Introducing AVIS: Revolutionizing Visual Information Seeking with Large Language Models
There’s been amazing progress in adapting large language models (LLMs) to handle multimodal inputs for tasks like image captioning, visual question answering, and open vocabulary recognition. However, current visual language models (VLMs) struggle when it comes to visual information seeking tasks that require external knowledge. That’s where AVIS comes in.
AVIS, also known as Autonomous Visual Information Seeking with Large Language Models, is a groundbreaking method that achieves state-of-the-art results on visual information seeking tasks. It integrates LLMs with three types of tools: computer vision tools for extracting visual information from images, a web search tool for retrieving open world knowledge and facts, and an image search tool to gather relevant information from metadata associated with visually similar images.
Here’s a breakdown of how AVIS works:
1. LLM-powered planner: AVIS uses an LLM-powered planner to choose the right tools and queries at each step. The planner analyzes the available options and selects the most appropriate ones.
2. LLM-powered reasoner: AVIS employs an LLM-powered reasoner to analyze the outputs of the tools and extract key information. The reasoner determines whether the obtained information is sufficient or if more data is needed.
3. Working memory: AVIS incorporates a working memory component that retains information throughout the process. This allows AVIS to refer back to previous information and make more informed decisions.
By combining these components, AVIS is able to tackle complex visual information seeking tasks and achieve impressive results.
How Does AVIS Compare to Previous Methods?
Previous studies have explored adding tools to LLMs for multimodal inputs, but they often struggle with real-world scenarios. Other methods that apply LLMs as autonomous agents can fall into infinite loops or propagate errors due to the immense search space. AVIS overcomes these limitations by using guided LLM use based on human decisions from a user study.

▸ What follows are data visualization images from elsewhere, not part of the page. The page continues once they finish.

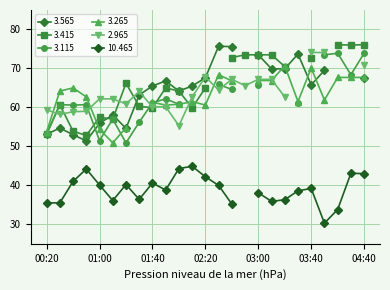

What is the highest value of the 10.465 series?

44.9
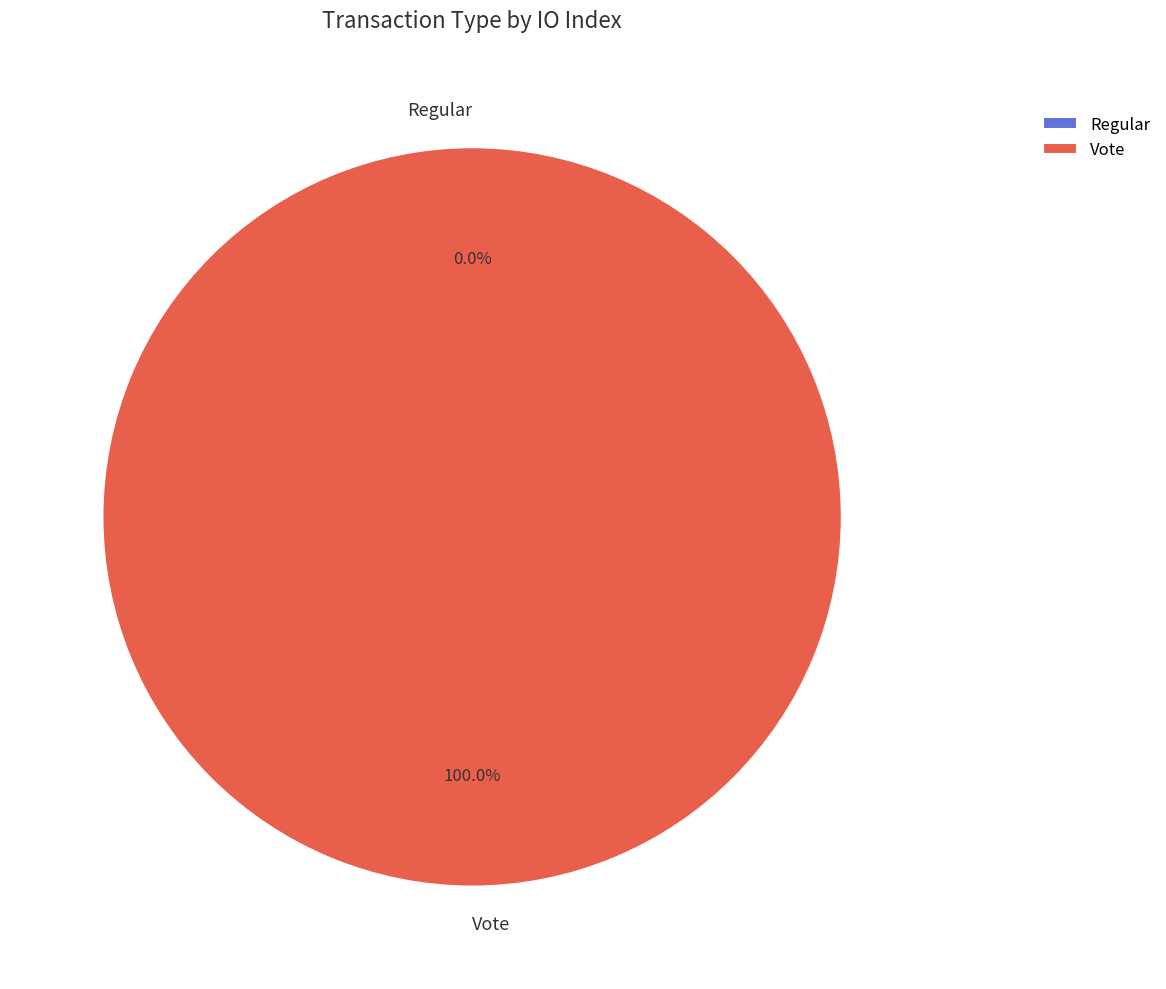

To the nearest percent, what is the combined percentage of Regular and Vote?

100%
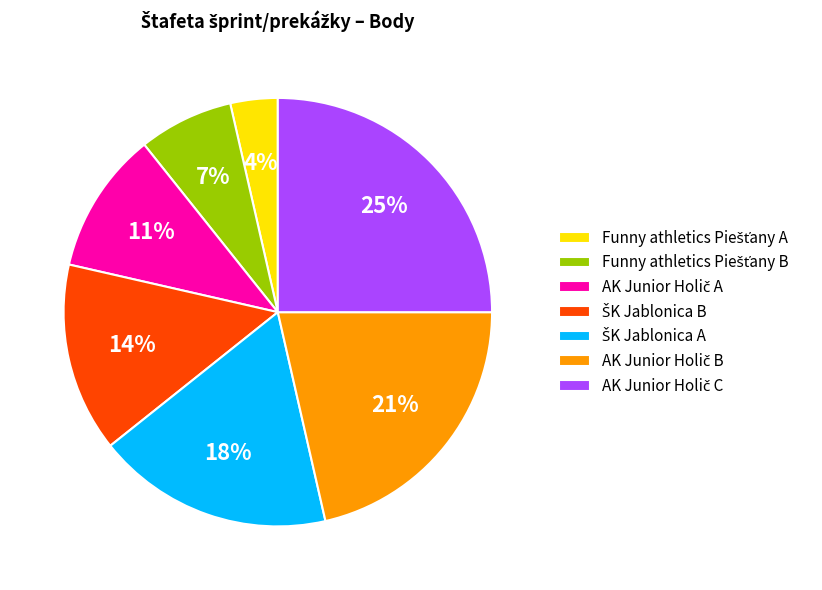

Does any single category account for the majority?

No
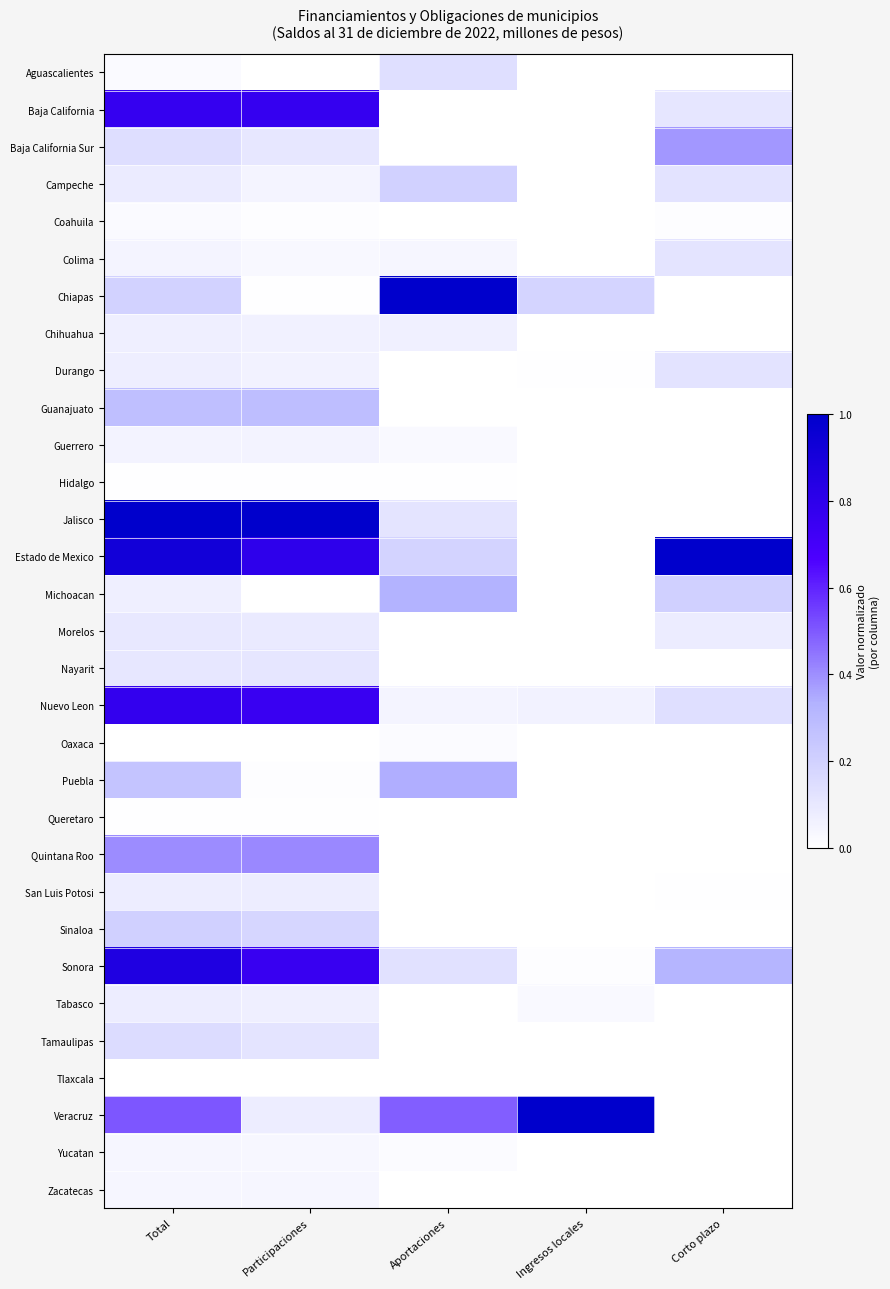

How many data points does each series have?

5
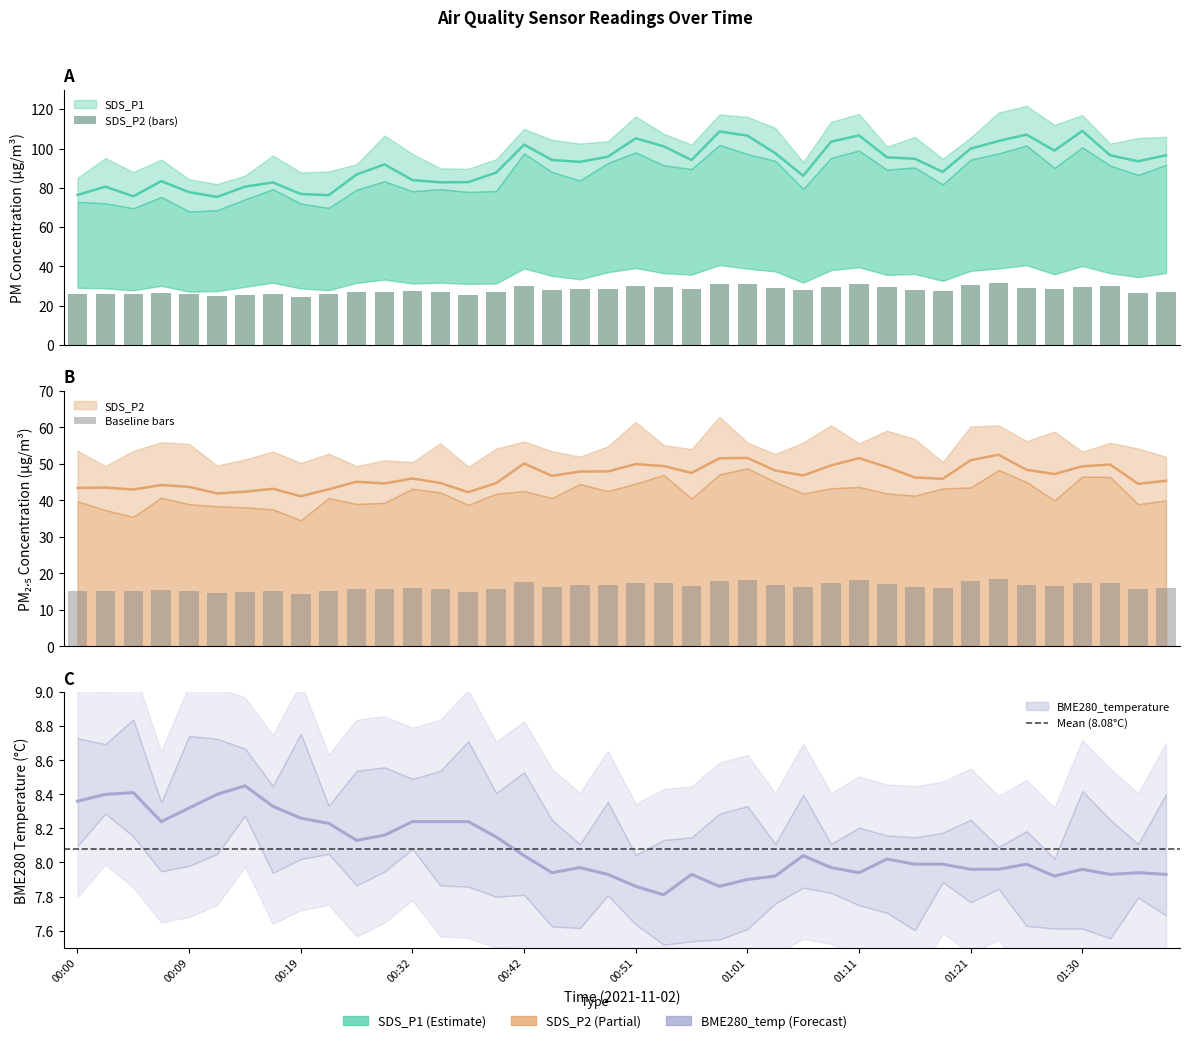

What is the difference between the second highest and minimum values in the BME280_temperature series?

0.6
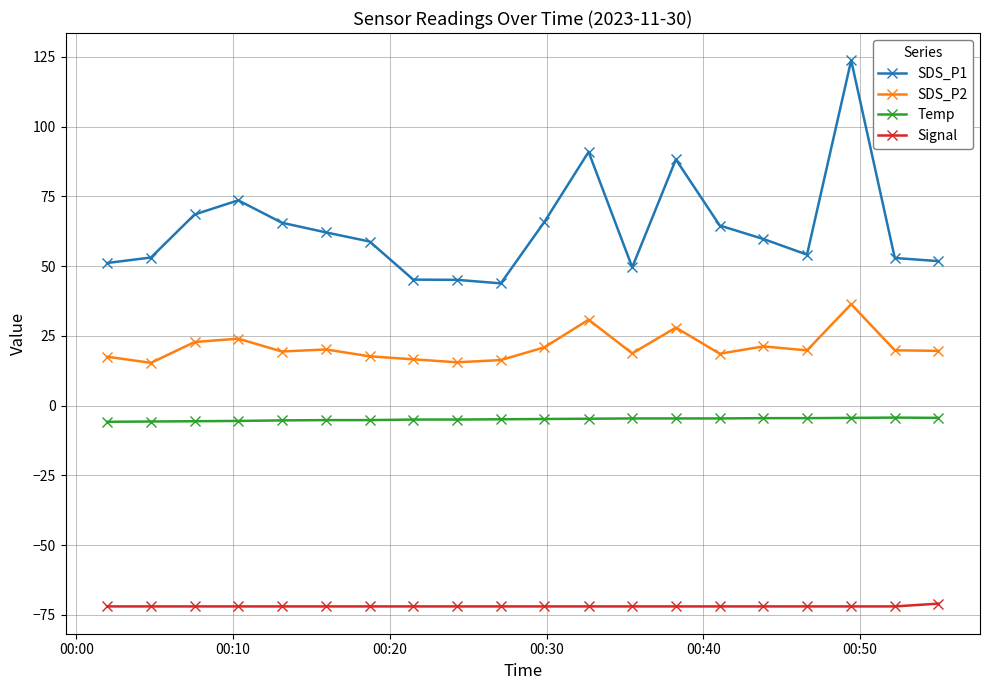

What is the greatest value displayed?

123.8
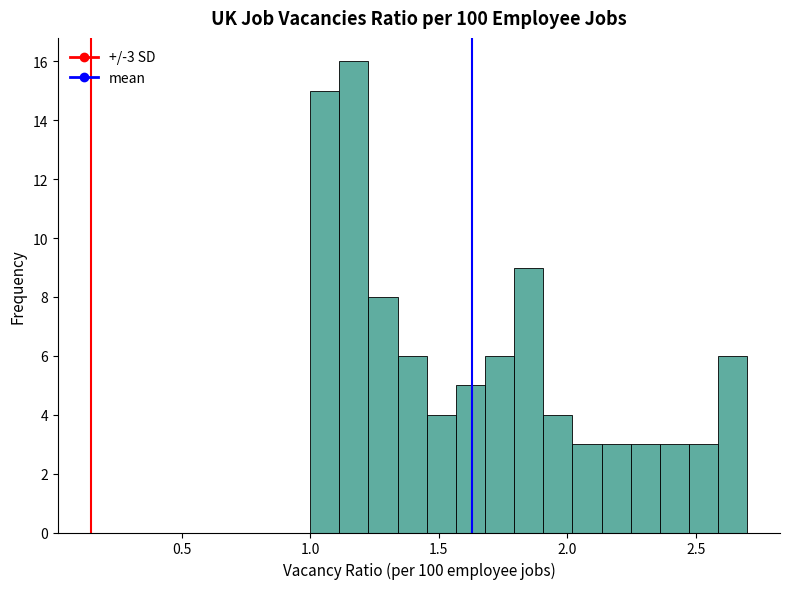

Around what value on the x-axis is the tallest bar? Give the approximate position of its centre, as read against the axis.

1.15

Informing LLM Decision Making with a User Study
To understand human decision-making when using external tools, we conducted a user study. Participants were equipped with the same set of tools as AVIS and asked to answer challenging visual questions. We recorded their actions and outputs to guide our system.
The user study helped us construct a transition graph that defines distinct states and restricts the available actions at each state. We also used examples of human decision-making to enhance the performance and effectiveness of our system.
General Framework of AVIS
AVIS utilizes a dynamic decision-making strategy to respond to visual information-seeking queries. It consists of three main components:
1. Planner: The planner determines the next action based on the current state and the available tools. It refers to the transition graph to eliminate irrelevant actions and excludes actions that have already been taken.
2. Working memory: The working memory stores data collected from past tool interactions. It helps the planner make more informed decisions by referring back to previous information.
3. Reasoner: The reasoner analyzes the outputs of the tool execution and determines whether the obtained information is informative, uninformative, or the final answer.
By employing this framework, AVIS gradually answers the input query by making dynamic decisions and analyzing the tool outputs.
We evaluated AVIS on Infoseek and OK-VQA datasets. AVIS achieved high accuracy on both datasets, outperforming previous baselines. On Infoseek, AVIS achieved 50.7% accuracy on the unseen entity split, even without fine-tuning. On OK-VQA, AVIS achieved 60.2% accuracy with few-shot in-context examples.
AVIS is a game-changing approach that enables LLMs to use various tools for knowledge-intensive visual questions. Grounded in human decision-making data, AVIS employs a structured framework with an LLM-powered planner and reasoner to make dynamic decisions and provide accurate answers. With AVIS, visual information seeking just got a whole lot easier and more effective.